On the other hand, the prevalence of entity-centric Web data, facilitated through Open Data, Knowledge Graphs or Linked Data, as well as the more recent widespread adoption of embedded annotations through schema.org, Microdata and RDFa has led to the availability of vast amounts of semi-structured data which facilitates interpretation and reuse of Web content and data in learning scenarios.
Initiatives such as LinkedUp or the more recent AFEL project2 have already made available collections of learning-related data, covering both user activity as well as resource-centric information. The widespread analysis of both informal and formal learning activities and resources has the potential to fundamentally aid and transform the production, recommendation and consumption of learning services and content.

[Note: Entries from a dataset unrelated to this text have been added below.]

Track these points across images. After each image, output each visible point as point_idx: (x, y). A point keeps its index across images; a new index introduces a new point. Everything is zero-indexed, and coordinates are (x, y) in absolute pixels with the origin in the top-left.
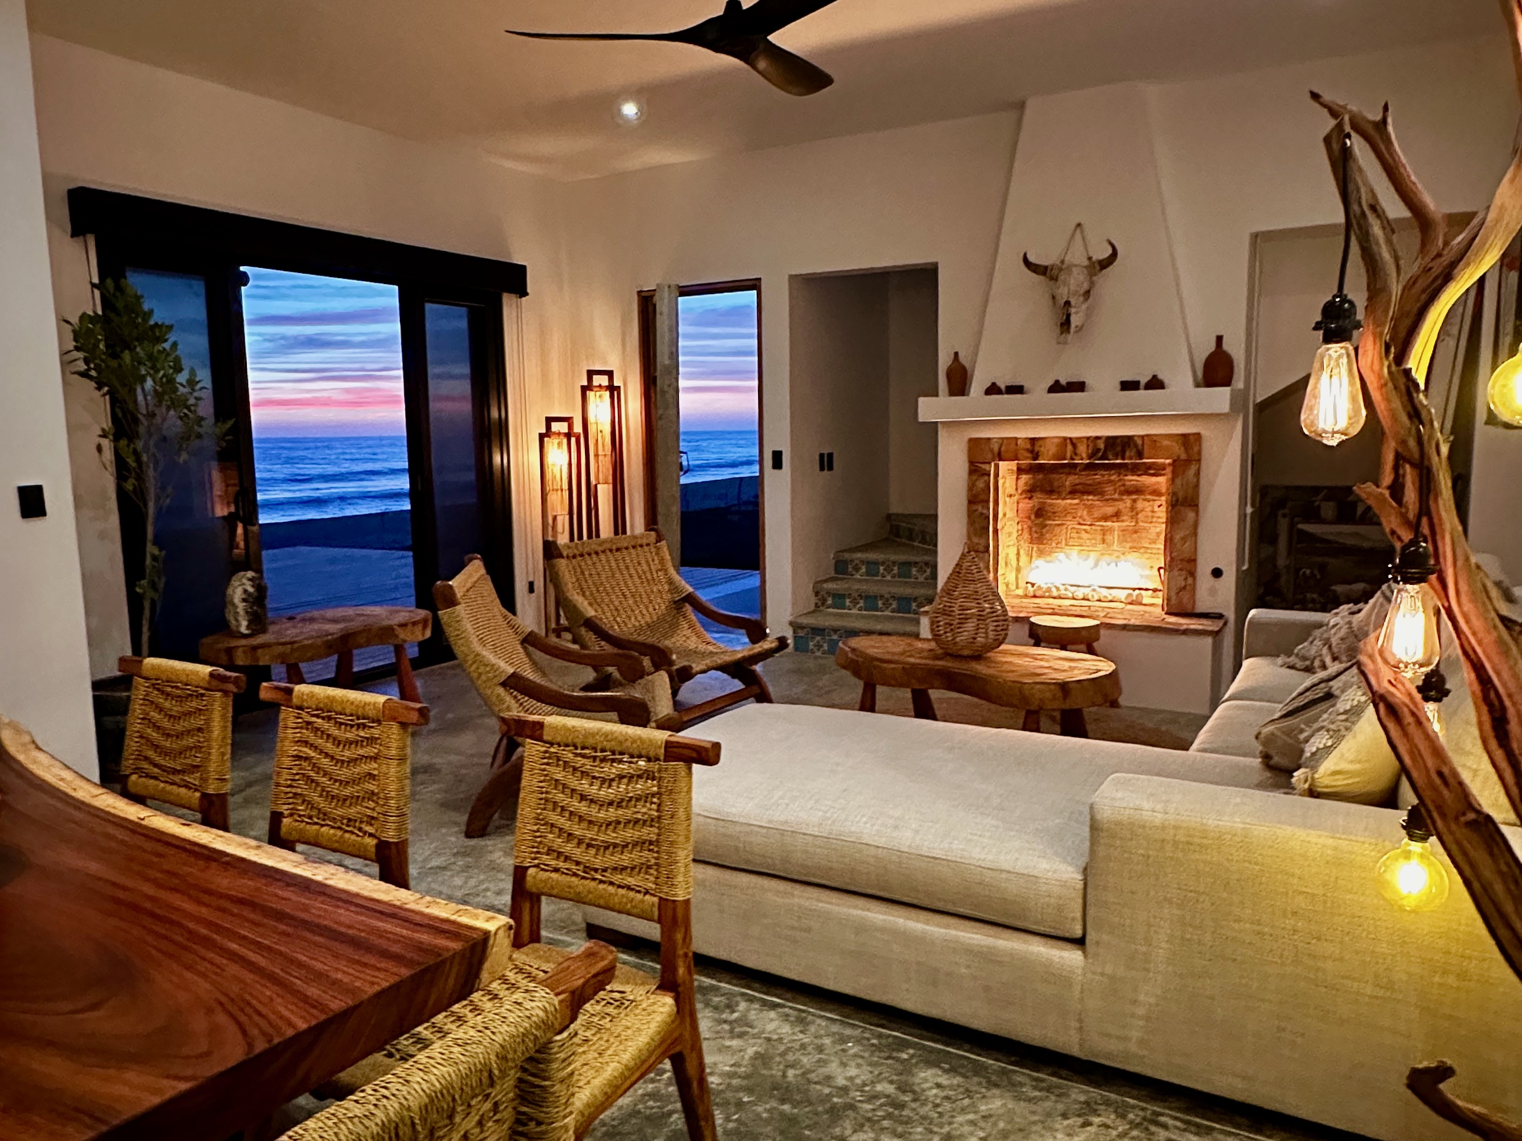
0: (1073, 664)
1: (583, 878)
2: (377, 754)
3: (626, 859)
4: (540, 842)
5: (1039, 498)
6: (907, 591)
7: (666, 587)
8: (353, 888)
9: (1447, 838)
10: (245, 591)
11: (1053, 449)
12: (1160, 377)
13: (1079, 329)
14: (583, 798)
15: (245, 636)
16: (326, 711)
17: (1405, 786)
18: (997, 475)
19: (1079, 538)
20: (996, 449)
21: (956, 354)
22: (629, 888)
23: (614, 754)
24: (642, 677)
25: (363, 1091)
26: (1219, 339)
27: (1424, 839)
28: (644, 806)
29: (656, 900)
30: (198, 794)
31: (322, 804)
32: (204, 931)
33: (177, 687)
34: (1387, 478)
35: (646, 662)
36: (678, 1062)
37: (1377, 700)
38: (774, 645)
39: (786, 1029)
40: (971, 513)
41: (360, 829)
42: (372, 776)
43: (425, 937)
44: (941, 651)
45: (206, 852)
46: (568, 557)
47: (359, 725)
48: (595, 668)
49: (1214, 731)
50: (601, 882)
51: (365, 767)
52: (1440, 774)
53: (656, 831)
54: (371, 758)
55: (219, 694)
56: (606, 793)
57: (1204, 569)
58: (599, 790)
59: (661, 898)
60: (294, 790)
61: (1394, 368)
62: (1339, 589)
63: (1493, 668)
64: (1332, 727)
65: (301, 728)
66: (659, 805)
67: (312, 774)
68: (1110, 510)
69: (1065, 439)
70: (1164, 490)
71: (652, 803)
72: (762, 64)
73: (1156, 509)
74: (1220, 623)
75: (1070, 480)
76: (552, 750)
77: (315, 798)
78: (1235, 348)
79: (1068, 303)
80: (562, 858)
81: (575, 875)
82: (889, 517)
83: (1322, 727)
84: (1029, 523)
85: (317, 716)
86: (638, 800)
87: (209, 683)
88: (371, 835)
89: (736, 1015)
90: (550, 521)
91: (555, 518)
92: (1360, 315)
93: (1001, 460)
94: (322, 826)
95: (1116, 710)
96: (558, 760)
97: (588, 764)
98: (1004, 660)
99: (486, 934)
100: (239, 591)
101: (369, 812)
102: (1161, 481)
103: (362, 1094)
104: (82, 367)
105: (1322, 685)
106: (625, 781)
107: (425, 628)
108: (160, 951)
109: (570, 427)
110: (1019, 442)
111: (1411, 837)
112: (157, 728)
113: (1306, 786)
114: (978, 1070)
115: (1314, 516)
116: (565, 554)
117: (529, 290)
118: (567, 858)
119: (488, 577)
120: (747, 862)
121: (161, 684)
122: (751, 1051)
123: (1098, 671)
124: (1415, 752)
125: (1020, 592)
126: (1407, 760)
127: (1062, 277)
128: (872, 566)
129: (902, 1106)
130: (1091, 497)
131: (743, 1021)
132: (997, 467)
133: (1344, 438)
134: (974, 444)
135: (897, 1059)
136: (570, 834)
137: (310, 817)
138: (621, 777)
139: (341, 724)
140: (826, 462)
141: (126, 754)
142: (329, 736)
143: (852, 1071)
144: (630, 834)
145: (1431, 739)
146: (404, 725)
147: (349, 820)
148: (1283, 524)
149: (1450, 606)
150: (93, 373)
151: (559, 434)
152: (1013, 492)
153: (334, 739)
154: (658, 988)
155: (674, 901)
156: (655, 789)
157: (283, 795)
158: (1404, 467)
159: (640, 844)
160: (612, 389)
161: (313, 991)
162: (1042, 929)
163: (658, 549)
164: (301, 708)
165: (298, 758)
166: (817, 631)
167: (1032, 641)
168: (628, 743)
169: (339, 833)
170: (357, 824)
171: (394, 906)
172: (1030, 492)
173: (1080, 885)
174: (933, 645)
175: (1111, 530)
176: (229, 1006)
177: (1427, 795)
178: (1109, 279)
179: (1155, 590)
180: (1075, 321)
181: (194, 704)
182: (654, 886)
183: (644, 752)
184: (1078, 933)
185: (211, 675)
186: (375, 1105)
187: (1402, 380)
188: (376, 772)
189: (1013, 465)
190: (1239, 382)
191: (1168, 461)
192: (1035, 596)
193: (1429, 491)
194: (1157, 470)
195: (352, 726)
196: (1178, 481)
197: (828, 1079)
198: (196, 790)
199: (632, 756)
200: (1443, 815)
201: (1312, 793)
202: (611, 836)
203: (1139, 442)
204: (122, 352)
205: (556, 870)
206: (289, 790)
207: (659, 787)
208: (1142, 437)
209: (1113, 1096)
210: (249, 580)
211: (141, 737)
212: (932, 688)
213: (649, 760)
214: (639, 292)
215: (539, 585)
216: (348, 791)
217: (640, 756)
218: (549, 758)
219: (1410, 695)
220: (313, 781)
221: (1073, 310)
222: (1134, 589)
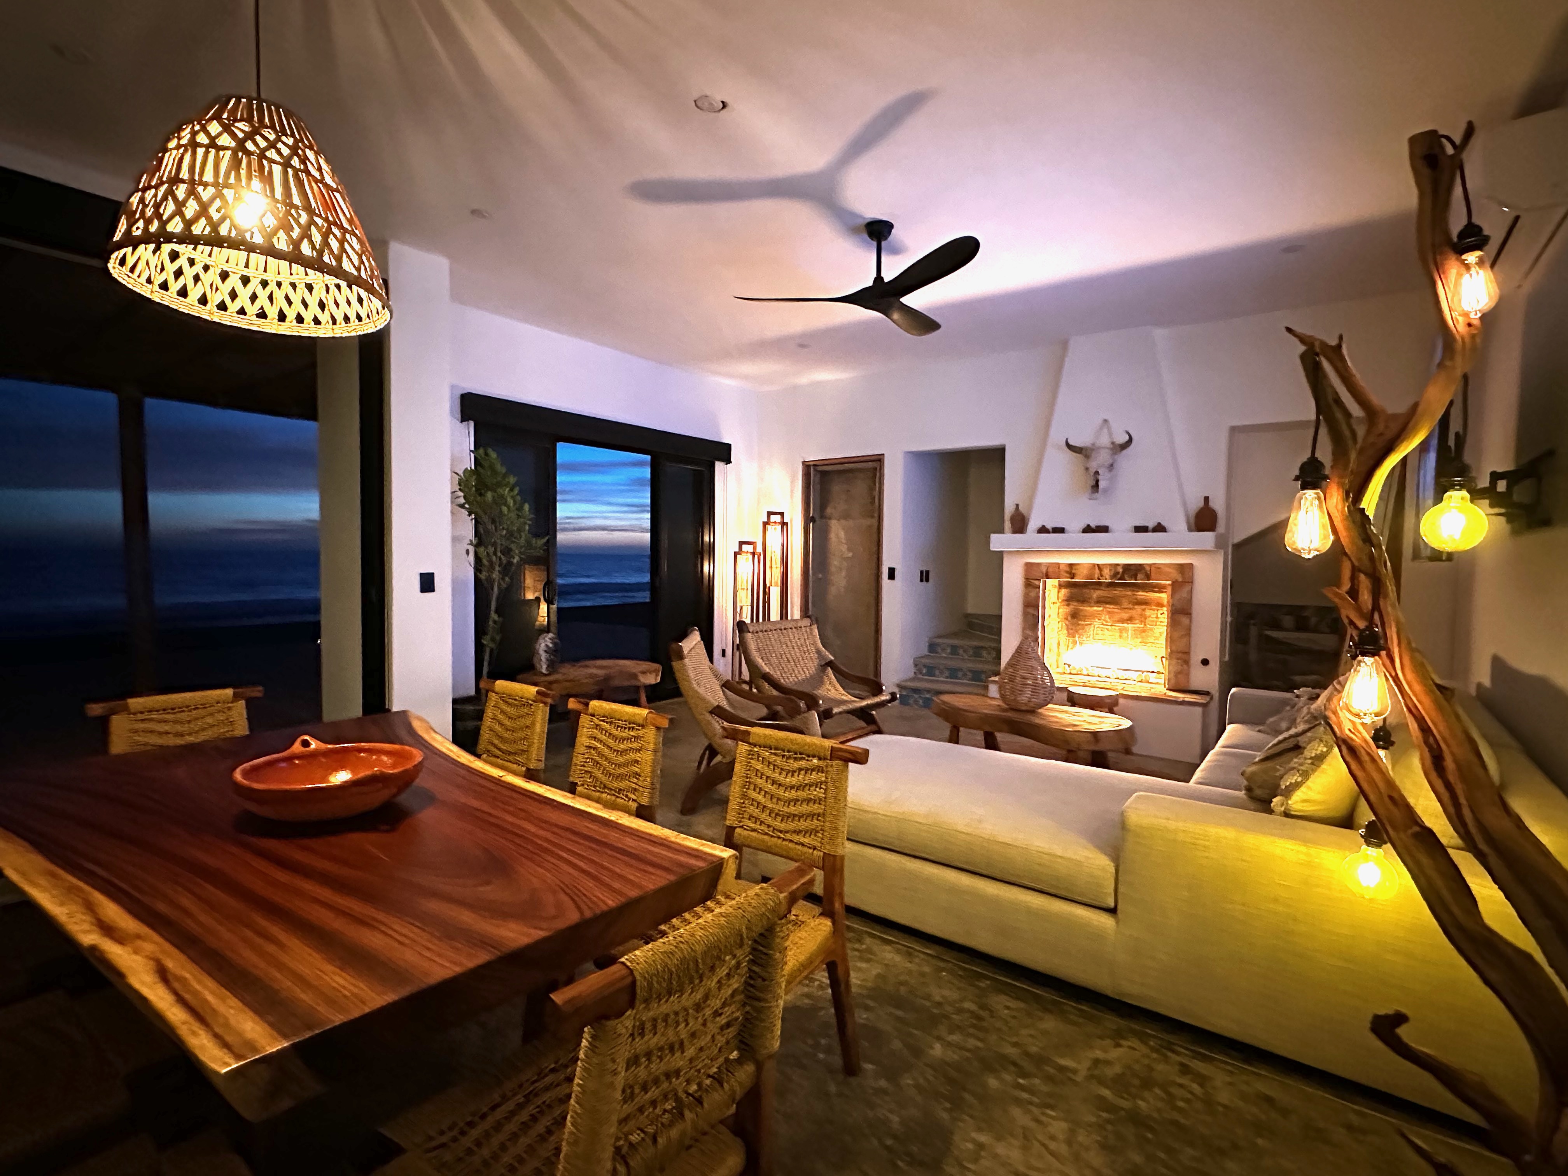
0: (1101, 720)
1: (772, 836)
2: (641, 747)
3: (803, 824)
4: (745, 811)
5: (1074, 604)
6: (979, 666)
7: (816, 655)
8: (634, 826)
9: (1398, 843)
10: (547, 646)
11: (1085, 572)
12: (1163, 523)
13: (1105, 491)
14: (774, 782)
15: (545, 675)
16: (609, 718)
17: (1363, 804)
18: (1044, 589)
19: (1104, 635)
20: (1044, 570)
21: (1017, 505)
22: (803, 845)
23: (796, 754)
24: (799, 714)
25: (667, 937)
26: (1206, 499)
27: (1379, 846)
28: (815, 790)
29: (822, 854)
30: (524, 769)
31: (603, 778)
32: (545, 845)
33: (516, 700)
34: (1346, 586)
35: (802, 704)
36: (832, 968)
37: (1340, 743)
38: (888, 698)
39: (898, 958)
40: (1025, 614)
41: (627, 796)
42: (637, 762)
43: (683, 859)
44: (1007, 706)
45: (541, 798)
46: (753, 632)
47: (629, 728)
48: (767, 707)
49: (1208, 769)
50: (784, 840)
51: (632, 756)
52: (1391, 798)
53: (823, 807)
54: (636, 750)
55: (541, 705)
56: (789, 780)
57: (1196, 657)
58: (786, 778)
59: (824, 853)
60: (586, 769)
61: (1352, 508)
62: (1298, 678)
63: (1432, 721)
64: (1302, 768)
65: (593, 728)
66: (825, 790)
67: (597, 758)
68: (1125, 615)
69: (1094, 565)
70: (1165, 602)
71: (821, 788)
72: (896, 316)
73: (1159, 615)
74: (1208, 698)
75: (1096, 594)
76: (756, 750)
77: (598, 773)
78: (1218, 504)
79: (1097, 473)
80: (758, 823)
81: (766, 834)
82: (967, 616)
83: (1293, 768)
84: (1067, 623)
85: (603, 721)
86: (810, 786)
87: (535, 697)
88: (633, 800)
89: (864, 947)
90: (738, 610)
91: (741, 608)
92: (1327, 471)
93: (1048, 578)
94: (603, 792)
95: (1129, 756)
96: (759, 756)
97: (779, 760)
98: (1051, 714)
99: (723, 859)
100: (543, 645)
101: (634, 786)
102: (1164, 597)
103: (667, 939)
104: (462, 501)
105: (1292, 739)
106: (803, 772)
107: (657, 675)
108: (518, 853)
109: (755, 548)
110: (1061, 567)
111: (1368, 844)
112: (501, 724)
113: (1283, 809)
114: (1037, 998)
115: (1277, 626)
116: (751, 630)
117: (732, 460)
118: (762, 823)
119: (702, 642)
120: (876, 839)
121: (507, 698)
122: (874, 972)
123: (1120, 725)
124: (1372, 782)
125: (1061, 670)
126: (1365, 786)
127: (1094, 454)
128: (954, 649)
129: (980, 1018)
130: (1112, 606)
131: (869, 951)
132: (1045, 583)
133: (1317, 553)
134: (1029, 566)
135: (979, 987)
136: (764, 807)
137: (595, 787)
138: (800, 770)
139: (618, 726)
140: (925, 576)
141: (481, 742)
142: (610, 734)
143: (946, 992)
144: (804, 808)
145: (1383, 773)
146: (658, 728)
147: (620, 790)
148: (1253, 631)
149: (1397, 674)
150: (467, 506)
151: (747, 552)
152: (1055, 600)
153: (614, 736)
154: (821, 914)
155: (834, 856)
156: (823, 779)
157: (578, 772)
158: (1358, 577)
159: (812, 816)
160: (784, 524)
161: (616, 885)
162: (1085, 900)
163: (811, 630)
164: (593, 716)
165: (590, 747)
166: (916, 691)
167: (1070, 704)
168: (806, 747)
169: (613, 798)
170: (625, 793)
171: (662, 839)
172: (1068, 600)
173: (1113, 870)
174: (1000, 703)
175: (1127, 630)
176: (565, 889)
177: (1381, 811)
178: (1125, 460)
179: (1159, 673)
180: (1102, 484)
181: (526, 710)
182: (819, 845)
183: (817, 754)
184: (1111, 904)
185: (538, 692)
186: (676, 947)
187: (1358, 517)
188: (640, 760)
189: (1055, 582)
190: (1221, 527)
191: (1168, 582)
192: (1070, 674)
193: (1379, 593)
194: (1161, 589)
195: (625, 728)
196: (1177, 596)
197: (928, 997)
198: (522, 766)
199: (809, 756)
200: (1394, 828)
201: (1287, 814)
202: (792, 809)
203: (1148, 568)
204: (486, 492)
205: (754, 830)
206: (582, 768)
207: (826, 778)
208: (1150, 565)
209: (1137, 1027)
210: (550, 639)
211: (491, 730)
212: (1000, 731)
213: (820, 759)
214: (804, 462)
215: (729, 652)
216: (622, 771)
217: (814, 756)
218: (753, 755)
219: (1366, 741)
220: (598, 763)
221: (1100, 478)
222: (1143, 672)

Typical scenarios include the use of machine learning to automatically classify learning performance, competences or user knowledge by learning from the vast amounts of available data or to exploit resource-centric data and knowledge graphs to automatically generate learning resources or assessment items.
However, interpreting learning activities and online interactions requires a highly interdisciplinary skillset, involving knowledge about learning theory, psychology and sociology as well as technical means to enable data analysis in large-scale heterogeneous data.
Building on the success of several previous editions, LILE2018 aims at addressing such challenges by providing a forum for researchers and practitioners who make innovative use of Web data for educational purposes, spanning areas such as learning analytics, Web mining, data and Web science, psychology and the social sciences. LILE2018 will also feature an open data competition that will continue the efforts of the LinkedUp Challenge, bringing in the perspective of the AFEL project.